> **EXERCISES**
A – From the aurora_semantic crate page, retype the passage starting with "DiskStorage" and going on through "(CPU/GPU) being used.".
B – Give the name of each feature listed under Features on the aurora_semantic crate page.

> **QUOTED PASSAGE**
———

Crate aurora_semantic

Crate aurora_semantic 

Source
Expand description

§Aurora Semantic

A local, embedded semantic search engine for source code, designed to be bundled directly inside desktop IDEs.

§Features

  • Workspace Indexing: Index entire codebases with progress reporting
  • Smart Chunking: Extract meaningful code segments (functions, classes, etc.)
  • Ignore Rules: Respect .gitignore and custom patterns
  • Persistent Indexes: Save and reload indexes efficiently
  • Lexical Search: Fast keyword-based search using Tantivy
  • Semantic Search: ONNX-based embedding similarity search
  • Hybrid Search: Combined lexical and semantic search

§Quick Start

use aurora_semantic::{Engine, EngineConfig, WorkspaceConfig, SearchQuery, ModelConfig};
use std::path::PathBuf;

#[tokio::main]
async fn main() -> aurora_semantic::Result<()> {
    // Load your ONNX model
    let model = ModelConfig::from_directory("./models/jina-code").load()?;

    // Create engine
    let config = EngineConfig::new(PathBuf::from(".aurora"));
    let engine = Engine::with_embedder(config, model)?;

    // Index a workspace
    let ws_config = WorkspaceConfig::new(PathBuf::from("./my-project"));
    let workspace_id = engine.index_workspace(ws_config, None).await?;

    // Search for code
    let results = engine.search_text(&workspace_id, "authentication")?;

    for result in results {
        println!("{}: {} (score: {:.2})",
            result.document.relative_path.display(),
            result.chunk.symbol_name.as_deref().unwrap_or("unknown"),
            result.score
        );
    }

    Ok(())
}

§Using Your Own ONNX Model

Aurora uses ONNX Runtime for embedding generation. To use semantic search:

  1. Download an ONNX model (e.g., jina-embeddings-v2-base-code)
  2. Place model.onnx and tokenizer.json in a directory
  3. Point Aurora to that directory
use aurora_semantic::{ModelConfig, OnnxEmbedder};

// Load from directory
let embedder = OnnxEmbedder::from_directory("./models/jina-code")?;

// Or with custom settings
let embedder = ModelConfig::from_directory("./models/jina-code")
    .with_max_length(8192)  // Jina supports 8k context
    .load()?;

Structs§

Chunk
A chunk of source code extracted from a document.
ChunkId
Unique identifier for a chunk within a document.
ChunkingConfig
Configuration for code chunking.
DefaultChunker
Default chunker using regex-based parsing.
DiskStorage
File-based storage implementation.
Document
Represents a source code document.
DocumentId
Unique identifier for a document (source file).
EmbeddingConfig
Configuration for embedding generation.
Engine
The main semantic search engine.
EngineConfig
Main configuration for the semantic search engine.
ExecutionProviderInfo
Information about the execution provider (CPU/GPU) being used.
FileFilter
File filter for determining which files to index.
FileWalker
Walk a directory and yield files that should be indexed.
HashEmbedder
Simple hash-based embedder for testing (no model required).
Highlight
A highlighted portion of text showing a match.
IgnoreConfig
Configuration for ignore patterns.
IndexProgress
Progress information during indexing.

———

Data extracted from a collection
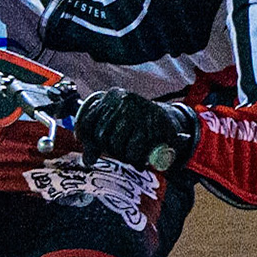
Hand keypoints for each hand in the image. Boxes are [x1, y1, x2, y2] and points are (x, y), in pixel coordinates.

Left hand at [74, 91, 199, 171]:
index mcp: (111, 97)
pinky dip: (135, 158)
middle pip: (101, 135)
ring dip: (123, 155)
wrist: (170, 123)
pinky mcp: (152, 125)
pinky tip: (140, 159)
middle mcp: (123, 100)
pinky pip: (133, 149)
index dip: (86, 137)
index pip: (88, 120)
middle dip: (110, 149)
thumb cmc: (138, 126)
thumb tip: (87, 160)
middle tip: (121, 152)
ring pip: (116, 143)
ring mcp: (137, 111)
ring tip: (132, 154)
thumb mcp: (116, 127)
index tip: (88, 146)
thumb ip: (97, 142)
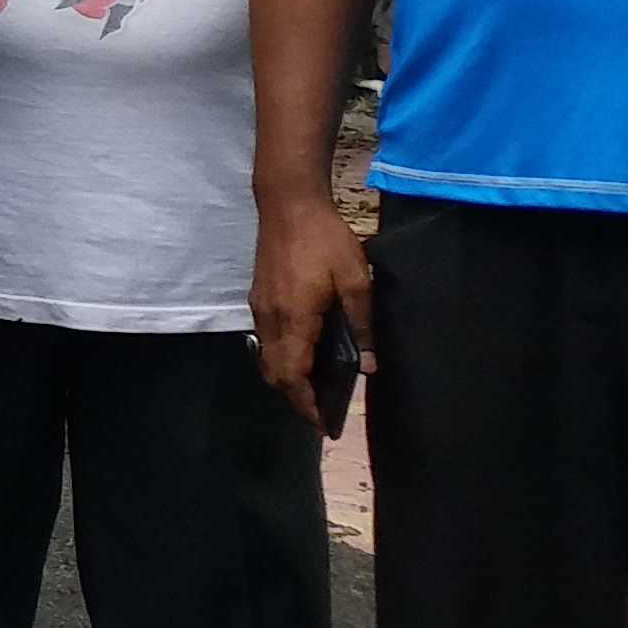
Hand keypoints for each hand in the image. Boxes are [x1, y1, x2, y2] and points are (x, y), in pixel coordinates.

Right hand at [254, 180, 374, 426]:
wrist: (288, 203)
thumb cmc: (326, 240)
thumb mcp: (356, 280)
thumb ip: (363, 324)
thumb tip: (367, 367)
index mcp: (295, 319)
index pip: (293, 376)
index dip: (306, 404)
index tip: (323, 424)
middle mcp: (270, 319)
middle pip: (274, 373)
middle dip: (295, 398)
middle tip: (322, 411)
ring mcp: (260, 307)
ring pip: (267, 357)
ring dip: (287, 378)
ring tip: (316, 387)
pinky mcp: (259, 296)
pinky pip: (266, 340)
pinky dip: (283, 357)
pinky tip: (304, 352)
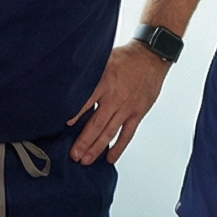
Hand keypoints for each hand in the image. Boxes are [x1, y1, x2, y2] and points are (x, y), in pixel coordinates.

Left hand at [68, 41, 169, 164]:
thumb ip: (89, 74)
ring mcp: (127, 108)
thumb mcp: (103, 59)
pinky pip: (127, 134)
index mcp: (104, 83)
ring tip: (86, 160)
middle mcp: (115, 98)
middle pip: (97, 123)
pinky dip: (119, 147)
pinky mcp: (137, 113)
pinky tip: (110, 158)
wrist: (152, 56)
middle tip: (74, 155)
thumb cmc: (126, 57)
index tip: (65, 127)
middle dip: (84, 141)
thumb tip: (69, 84)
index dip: (75, 115)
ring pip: (110, 132)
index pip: (86, 102)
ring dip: (97, 148)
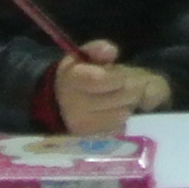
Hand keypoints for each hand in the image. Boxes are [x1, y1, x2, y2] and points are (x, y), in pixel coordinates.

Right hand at [53, 39, 167, 135]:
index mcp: (71, 80)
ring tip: (118, 98)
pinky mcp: (90, 137)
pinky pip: (118, 127)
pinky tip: (113, 111)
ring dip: (127, 104)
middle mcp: (73, 106)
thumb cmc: (78, 73)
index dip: (117, 76)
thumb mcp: (84, 55)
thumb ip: (98, 49)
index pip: (101, 79)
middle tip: (126, 84)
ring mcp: (82, 125)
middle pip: (119, 96)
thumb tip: (111, 52)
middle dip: (130, 88)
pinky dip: (121, 118)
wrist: (58, 100)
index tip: (120, 75)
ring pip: (122, 113)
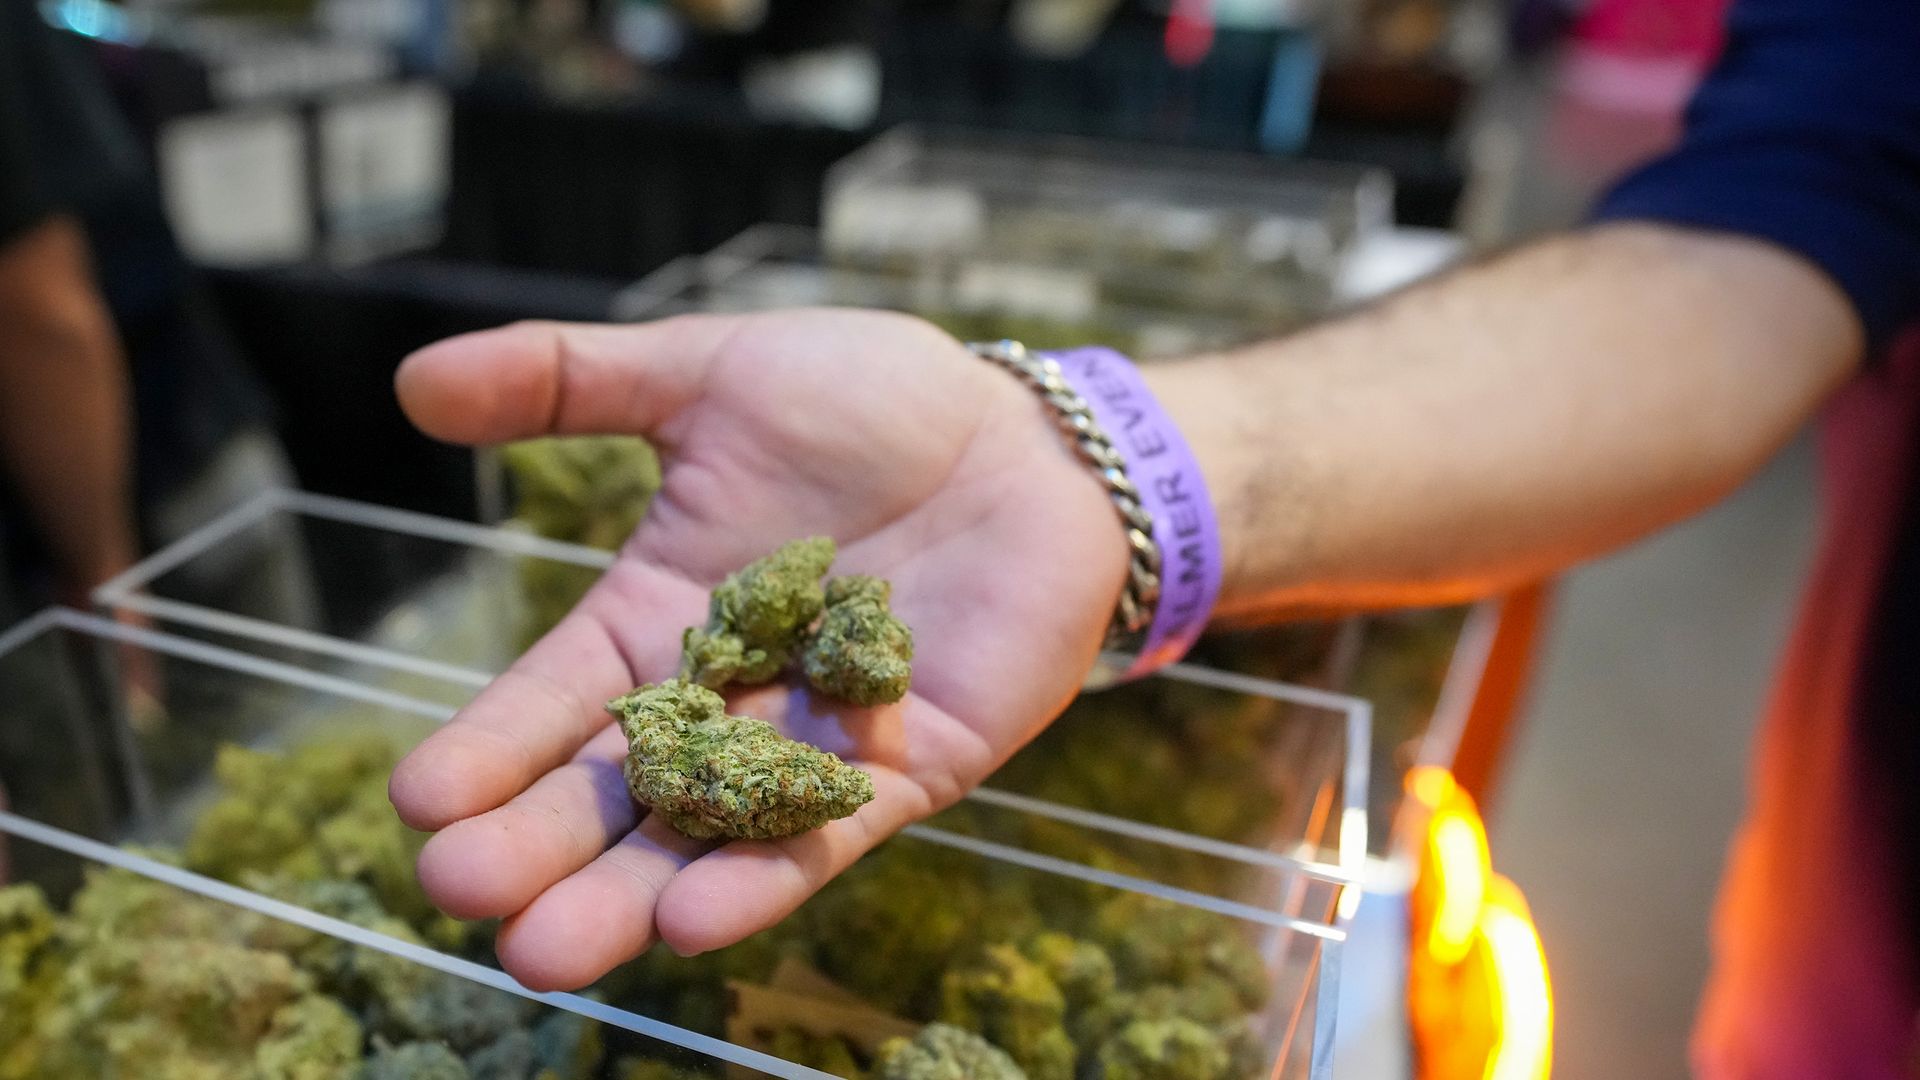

———

> **TASK-BY-TASK OUTPUTS**
A –
DiskStorage
File-based storage implementation.
Document
Represents a source code document.
DocumentId
Unique identifier for a document (source file).
EmbeddingConfig
Configuration for embedding generation.
Engine
The main semantic search engine.
EngineConfig
Main configuration for the semantic search engine.
ExecutionProviderInfo
Information about the execution provider (CPU/GPU) being used.

B –
Workspace Indexing
Smart Chunking
Ignore Rules
Persistent Indexes
Lexical Search
Semantic Search
Hybrid Search